La elección presidencial del 2022 marcó un punto de inflexión en la política costarricense. El derrumbe del Partido Acción Ciudadana, que había gobernado durante dos períodos, reveló no solo el agotamiento de una opción concreta, sino también la fragilidad del sistema de partidos en su conjunto. El resultado fue un panorama dominado por el desencanto ciudadano, la fragmentación electoral y el ascenso de agrupaciones nuevas, muchas de ellas sin estructuras sólidas ni arraigo social. Se ha consolidado un mosaico de siglas que reflejan más la volatilidad que la convicción ideológica, a julio del 2025 se contabilizaban 14 partidos inscritos y se proyecta la participación de hasta 43 en las elecciones nacionales del 2026.

Este cambio no es casual ni exclusivo de Costa Rica. Según la politóloga Didi Kuo, en su libro The Great Retreat: How Political Parties Should Behave — And Why They Don’t, los partidos han abandonado su papel histórico de intermediarios entre ciudadanía y Estado. En vez de articular intereses sociales y movilizar bases, se han convertido en maquinarias profesionales orientadas al marketing electoral (“vender candidatos como se vende una gaseosa con sabor a cola”) y al corto plazo. En Costa Rica, el 2022 expuso con crudeza este fenómeno: la mayoría de las agrupaciones compitieron como “vehículos personales” (Figueres, Feinzaig, Alvarado, Chaves, entre otros) de liderazgos, más que como proyectos colectivos enraizados en la sociedad.

La debacle de partidos tradicionales contrasta con la emergencia de opciones nuevas, como Progreso Social Democrático, que catapultó a Rodrigo Chaves a la presidencia. Sin embargo, lejos de representar una renovación partidaria robusta, este proceso encarna lo que Kuo denomina el “gran retroceso”: el vaciamiento de las funciones sociales de los partidos y su transformación en estructuras efímeras que orbitan alrededor de figuras individuales. La ciudadana y el ciudadano , en consecuencia, pierde un canal estable de representación y queda reducido a un voto transaccional.

Los efectos de esta dinámica se sienten en la gobernabilidad.

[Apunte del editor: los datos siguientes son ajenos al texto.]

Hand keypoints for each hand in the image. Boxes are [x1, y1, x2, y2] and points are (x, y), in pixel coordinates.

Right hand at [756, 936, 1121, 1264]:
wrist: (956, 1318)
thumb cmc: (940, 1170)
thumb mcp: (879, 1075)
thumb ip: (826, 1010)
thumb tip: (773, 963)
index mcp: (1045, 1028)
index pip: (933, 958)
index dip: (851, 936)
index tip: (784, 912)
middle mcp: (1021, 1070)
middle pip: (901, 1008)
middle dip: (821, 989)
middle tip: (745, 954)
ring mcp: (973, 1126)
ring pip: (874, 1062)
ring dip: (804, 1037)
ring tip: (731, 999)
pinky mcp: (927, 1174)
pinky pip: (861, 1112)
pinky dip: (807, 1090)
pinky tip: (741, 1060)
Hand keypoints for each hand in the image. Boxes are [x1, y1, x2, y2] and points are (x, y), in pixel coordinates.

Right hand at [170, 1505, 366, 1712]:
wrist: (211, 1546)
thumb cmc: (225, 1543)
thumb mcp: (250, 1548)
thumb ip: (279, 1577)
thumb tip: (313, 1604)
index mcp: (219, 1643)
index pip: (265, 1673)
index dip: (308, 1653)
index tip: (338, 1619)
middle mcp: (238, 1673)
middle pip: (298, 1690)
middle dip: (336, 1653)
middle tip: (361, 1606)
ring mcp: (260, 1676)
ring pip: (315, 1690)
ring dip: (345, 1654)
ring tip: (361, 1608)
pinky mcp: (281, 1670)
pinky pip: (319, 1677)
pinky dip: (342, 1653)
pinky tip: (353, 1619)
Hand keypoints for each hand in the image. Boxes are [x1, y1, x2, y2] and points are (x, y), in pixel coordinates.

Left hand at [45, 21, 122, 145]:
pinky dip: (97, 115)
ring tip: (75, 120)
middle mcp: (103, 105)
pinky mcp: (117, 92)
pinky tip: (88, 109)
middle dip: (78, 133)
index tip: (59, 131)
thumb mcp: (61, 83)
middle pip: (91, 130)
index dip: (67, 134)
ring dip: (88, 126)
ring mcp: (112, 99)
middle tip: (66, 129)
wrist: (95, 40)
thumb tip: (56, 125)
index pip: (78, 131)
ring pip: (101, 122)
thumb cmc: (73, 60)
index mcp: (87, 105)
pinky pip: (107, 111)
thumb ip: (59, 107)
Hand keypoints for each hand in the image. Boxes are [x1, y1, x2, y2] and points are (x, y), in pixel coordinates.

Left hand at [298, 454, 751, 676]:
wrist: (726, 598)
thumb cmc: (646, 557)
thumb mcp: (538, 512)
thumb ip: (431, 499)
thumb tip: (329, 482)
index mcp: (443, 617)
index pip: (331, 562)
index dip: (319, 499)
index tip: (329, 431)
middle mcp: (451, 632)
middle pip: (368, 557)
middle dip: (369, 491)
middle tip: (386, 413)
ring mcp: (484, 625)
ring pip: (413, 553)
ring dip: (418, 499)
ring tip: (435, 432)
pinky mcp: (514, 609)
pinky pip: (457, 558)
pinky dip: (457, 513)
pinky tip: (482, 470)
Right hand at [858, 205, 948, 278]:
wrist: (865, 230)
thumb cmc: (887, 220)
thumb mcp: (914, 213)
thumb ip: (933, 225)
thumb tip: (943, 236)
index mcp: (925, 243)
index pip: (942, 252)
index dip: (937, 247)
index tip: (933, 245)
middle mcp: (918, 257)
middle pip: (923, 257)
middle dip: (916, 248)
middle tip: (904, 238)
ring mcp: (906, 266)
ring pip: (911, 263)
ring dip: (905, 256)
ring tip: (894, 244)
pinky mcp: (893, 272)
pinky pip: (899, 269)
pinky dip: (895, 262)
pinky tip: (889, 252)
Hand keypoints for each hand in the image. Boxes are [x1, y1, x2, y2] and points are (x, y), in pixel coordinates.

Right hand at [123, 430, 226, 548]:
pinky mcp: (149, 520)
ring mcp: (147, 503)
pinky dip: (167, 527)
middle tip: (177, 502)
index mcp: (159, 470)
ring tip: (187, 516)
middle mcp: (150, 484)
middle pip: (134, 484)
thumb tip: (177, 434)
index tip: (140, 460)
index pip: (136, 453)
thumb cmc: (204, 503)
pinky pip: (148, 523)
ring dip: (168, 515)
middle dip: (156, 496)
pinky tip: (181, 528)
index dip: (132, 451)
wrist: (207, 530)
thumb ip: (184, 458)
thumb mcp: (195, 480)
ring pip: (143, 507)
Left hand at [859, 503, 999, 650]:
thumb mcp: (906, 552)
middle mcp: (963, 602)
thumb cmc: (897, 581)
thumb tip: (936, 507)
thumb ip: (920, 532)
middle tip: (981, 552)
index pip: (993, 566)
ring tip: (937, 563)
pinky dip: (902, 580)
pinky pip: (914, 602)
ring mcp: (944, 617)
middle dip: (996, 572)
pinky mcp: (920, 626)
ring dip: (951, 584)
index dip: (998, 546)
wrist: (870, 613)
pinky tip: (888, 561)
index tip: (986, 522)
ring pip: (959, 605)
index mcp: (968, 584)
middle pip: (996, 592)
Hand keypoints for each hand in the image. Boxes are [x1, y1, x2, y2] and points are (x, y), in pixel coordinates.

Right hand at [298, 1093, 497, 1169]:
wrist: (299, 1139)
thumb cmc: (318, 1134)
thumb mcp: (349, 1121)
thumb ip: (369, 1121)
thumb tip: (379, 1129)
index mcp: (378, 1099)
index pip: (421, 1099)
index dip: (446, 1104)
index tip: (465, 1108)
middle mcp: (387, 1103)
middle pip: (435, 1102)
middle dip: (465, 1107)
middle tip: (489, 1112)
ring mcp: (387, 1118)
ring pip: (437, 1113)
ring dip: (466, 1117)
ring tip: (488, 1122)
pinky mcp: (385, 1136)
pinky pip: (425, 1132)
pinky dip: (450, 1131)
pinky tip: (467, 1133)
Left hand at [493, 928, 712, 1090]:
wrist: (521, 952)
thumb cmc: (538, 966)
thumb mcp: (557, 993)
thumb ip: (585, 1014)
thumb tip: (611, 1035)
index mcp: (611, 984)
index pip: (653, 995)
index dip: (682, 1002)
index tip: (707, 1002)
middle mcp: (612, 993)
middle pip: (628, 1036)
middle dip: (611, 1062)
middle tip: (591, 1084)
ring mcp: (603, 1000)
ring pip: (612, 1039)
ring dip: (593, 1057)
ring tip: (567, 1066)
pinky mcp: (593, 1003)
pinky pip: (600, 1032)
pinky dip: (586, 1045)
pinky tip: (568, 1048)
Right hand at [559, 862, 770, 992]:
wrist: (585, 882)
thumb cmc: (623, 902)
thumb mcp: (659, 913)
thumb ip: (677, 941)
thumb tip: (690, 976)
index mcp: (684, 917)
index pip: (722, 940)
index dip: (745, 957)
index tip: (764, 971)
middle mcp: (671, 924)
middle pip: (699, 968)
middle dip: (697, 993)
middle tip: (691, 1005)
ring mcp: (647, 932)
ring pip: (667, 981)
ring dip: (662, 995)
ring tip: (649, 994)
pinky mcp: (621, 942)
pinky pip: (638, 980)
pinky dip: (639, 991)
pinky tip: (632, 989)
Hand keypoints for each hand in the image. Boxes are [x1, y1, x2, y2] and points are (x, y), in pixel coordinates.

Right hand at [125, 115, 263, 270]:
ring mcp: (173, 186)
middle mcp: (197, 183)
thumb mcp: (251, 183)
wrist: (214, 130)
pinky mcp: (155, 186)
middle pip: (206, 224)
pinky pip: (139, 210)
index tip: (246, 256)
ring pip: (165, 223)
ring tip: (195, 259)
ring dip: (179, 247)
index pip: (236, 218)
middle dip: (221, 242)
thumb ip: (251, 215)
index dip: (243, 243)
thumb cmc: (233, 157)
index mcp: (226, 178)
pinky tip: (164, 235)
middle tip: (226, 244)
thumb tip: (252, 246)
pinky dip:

La fragmentación legislativa dificulta la construcción de consensos, mientras que la falta de identidad partidaria clara alimenta la desconfianza y el desapego ciudadano. Jóvenes y sectores populares expresan desencanto, muchos optan por la abstención, y otros canalizan su frustración hacia liderazgos populistas que prometen soluciones rápidas sin sustento institucional. El resultado es un círculo vicioso: partidos débiles, ciudadanía desilusionada y mayor espacio para personalismos autoritarios.

En línea con Kuo, el principal problema no es la existencia de múltiples partidos, sino la ausencia de vínculos sólidos entre estas organizaciones y la ciudadanía. En 2022, quedó en evidencia que las estructuras territoriales eran mínimas (hoy en día vemos cantonales realizadas con únicamente miembros de un núcleo familiar, o la imposibilidad de lograrlas), la democracia interna deficiente y el financiamiento poco transparente (recordemos las bolsas de dinero en la campaña de Fabricio Alvarado en el 2018 y toda la investigación sobre la campaña y financiamiento paralelo de la campaña de Rodrigo Chaves). La política se redujo a campañas mediáticas intensivas, con promesas de corto plazo y estrategias de comunicación digital, pero sin un esfuerzo real por construir comunidad política ni compromiso de largo plazo con sectores sociales diversos.

¿Qué hacer frente a este panorama? Costa Rica necesita fortalecer sus partidos no solo como maquinarias electorales, sino como instituciones sociales. Esto implica reforzar el financiamiento público y fiscalizar con rigor el privado; descentralizar los partidos para que tengan presencia activa en cantones y distritos; y democratizar sus estructuras internas para abrir espacios reales de participación ciudadana. Los partidos no pueden limitarse a inscribir candidatos: deben ser foros permanentes de diálogo, deliberación y propuesta.

Si se quiere evitar que se profundice la crisis de representación, las reformas de los próximos años deben orientarse a rescatar el papel de los partidos como verdaderos intermediarios sociales. Solo así podrán recuperar legitimidad, resistir la tentación del mesianismo y convertirse en plataformas colectivas que respondan a los desafíos del país. Como sugiere Didi Kuo, el futuro de la democracia no depende de la cantidad de partidos, sino de la fortaleza de sus vínculos con las y los ciudadanos. Costa Rica todavía tiene instituciones sólidas, una tradición cívica y republicana reconocida: la tarea urgente es revitalizar sus partidos para que esa tradición no se pierda.